Reproduce every line of the material below without any changes, leaving out the pictures.

=-=-=

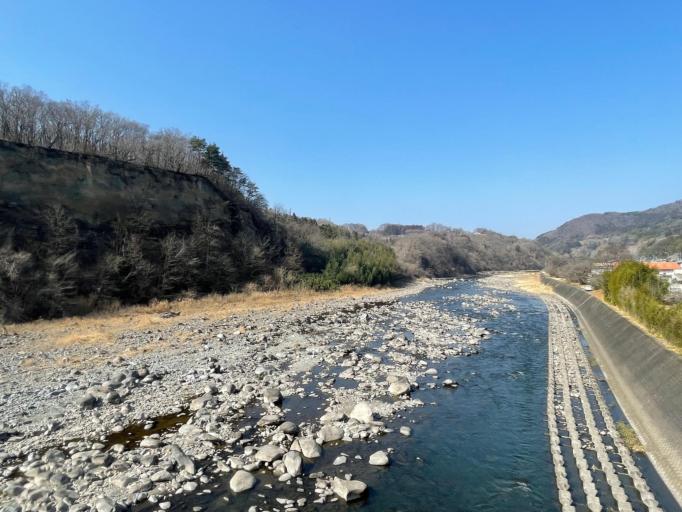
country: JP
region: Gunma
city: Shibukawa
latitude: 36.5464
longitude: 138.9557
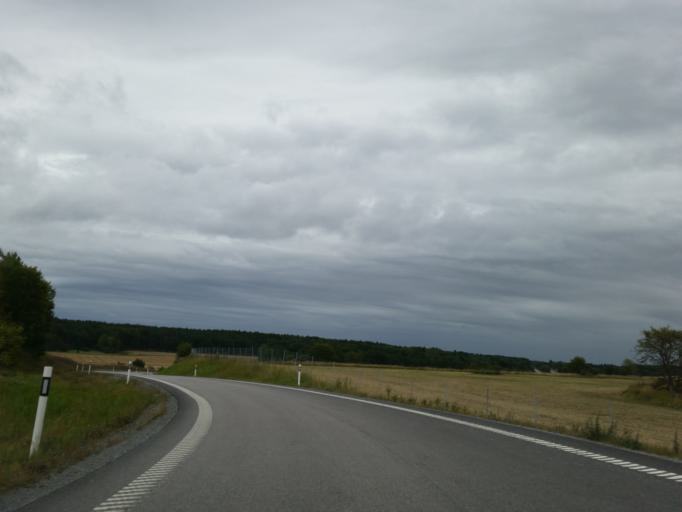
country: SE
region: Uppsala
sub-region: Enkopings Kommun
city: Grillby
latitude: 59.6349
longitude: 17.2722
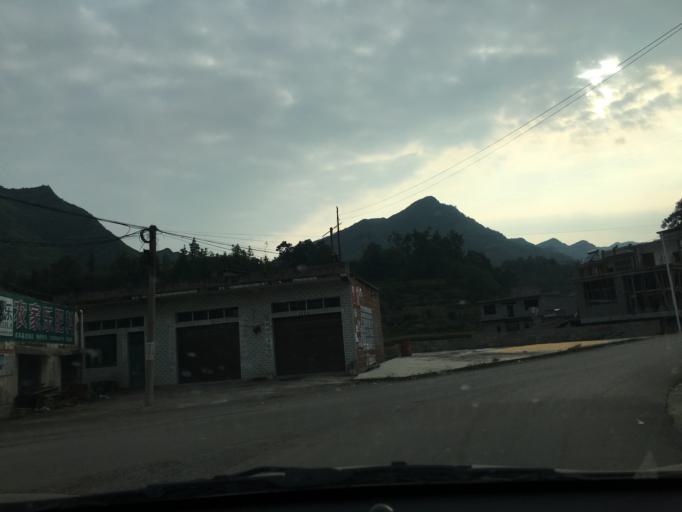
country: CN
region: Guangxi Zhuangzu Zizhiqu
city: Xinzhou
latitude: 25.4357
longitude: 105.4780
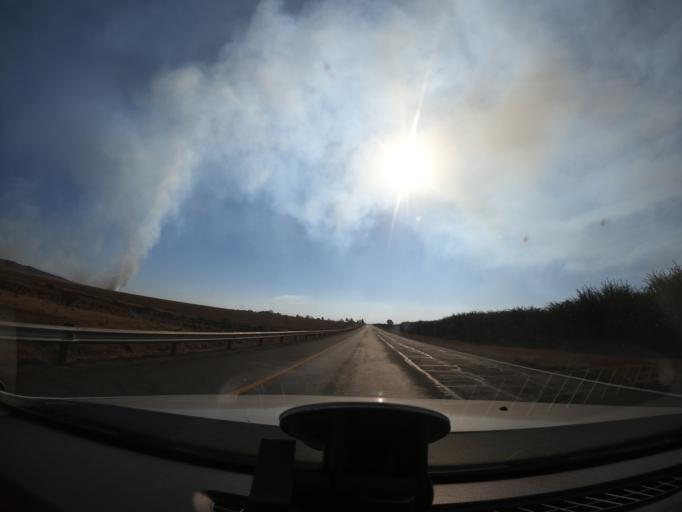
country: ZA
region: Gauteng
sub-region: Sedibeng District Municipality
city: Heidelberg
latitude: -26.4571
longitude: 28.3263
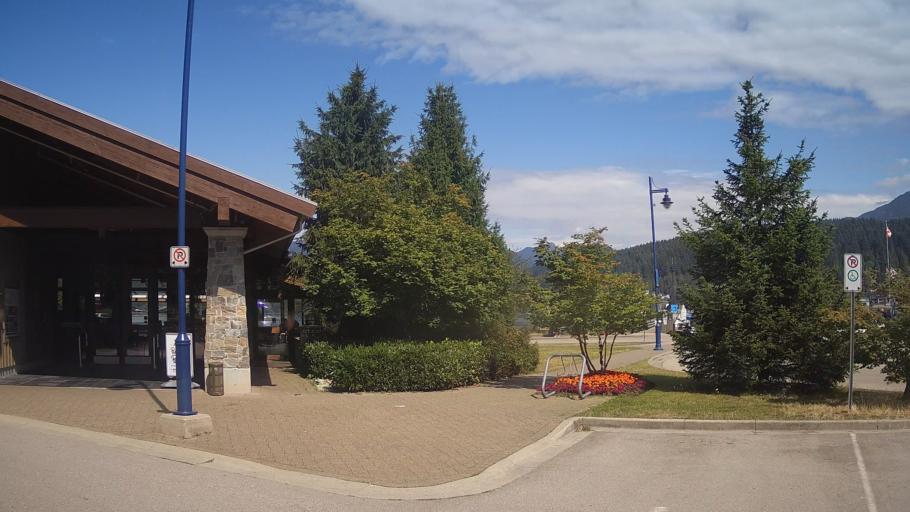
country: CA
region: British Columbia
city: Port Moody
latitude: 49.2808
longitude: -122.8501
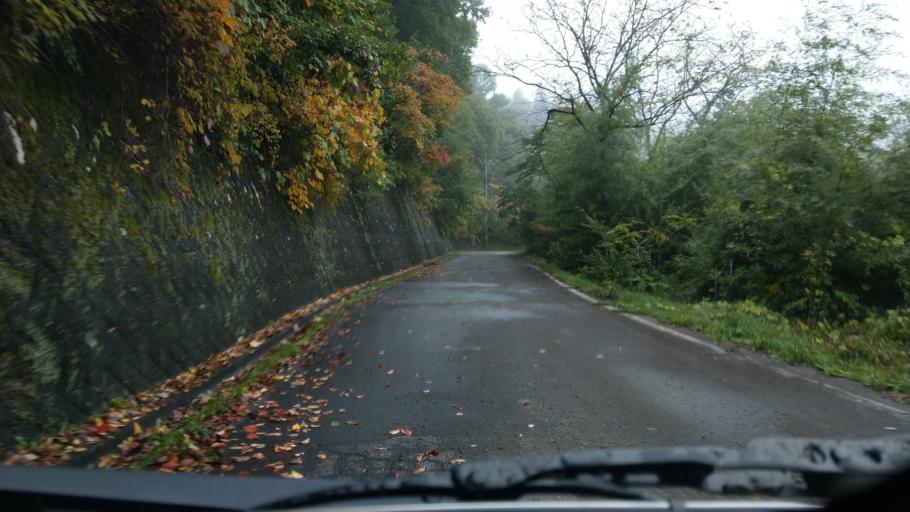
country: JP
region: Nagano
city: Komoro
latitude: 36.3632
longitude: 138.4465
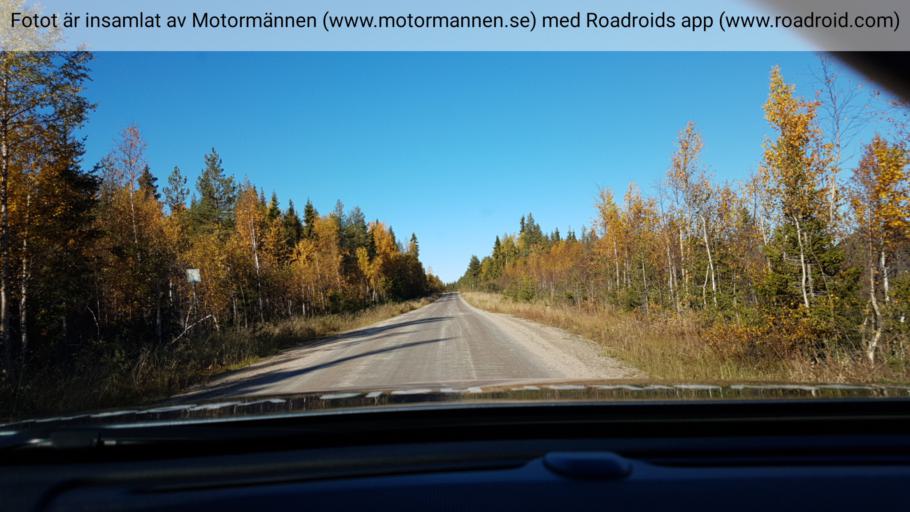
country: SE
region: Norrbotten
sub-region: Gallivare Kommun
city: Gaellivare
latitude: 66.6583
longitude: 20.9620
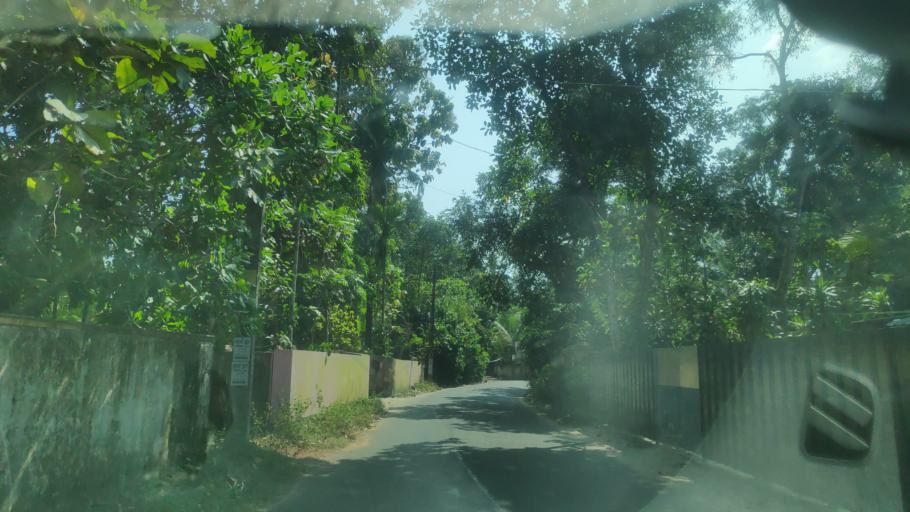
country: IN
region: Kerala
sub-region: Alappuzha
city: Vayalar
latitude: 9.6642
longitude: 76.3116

=-=-=

FINAL RESULT:
country: JP
region: Gunma
city: Shibukawa
latitude: 36.5464
longitude: 138.9557
country: SE
region: Uppsala
sub-region: Enkopings Kommun
city: Grillby
latitude: 59.6349
longitude: 17.2722
country: CN
region: Guangxi Zhuangzu Zizhiqu
city: Xinzhou
latitude: 25.4357
longitude: 105.4780
country: ZA
region: Gauteng
sub-region: Sedibeng District Municipality
city: Heidelberg
latitude: -26.4571
longitude: 28.3263
country: CA
region: British Columbia
city: Port Moody
latitude: 49.2808
longitude: -122.8501
country: JP
region: Nagano
city: Komoro
latitude: 36.3632
longitude: 138.4465
country: SE
region: Norrbotten
sub-region: Gallivare Kommun
city: Gaellivare
latitude: 66.6583
longitude: 20.9620
country: IN
region: Kerala
sub-region: Alappuzha
city: Vayalar
latitude: 9.6642
longitude: 76.3116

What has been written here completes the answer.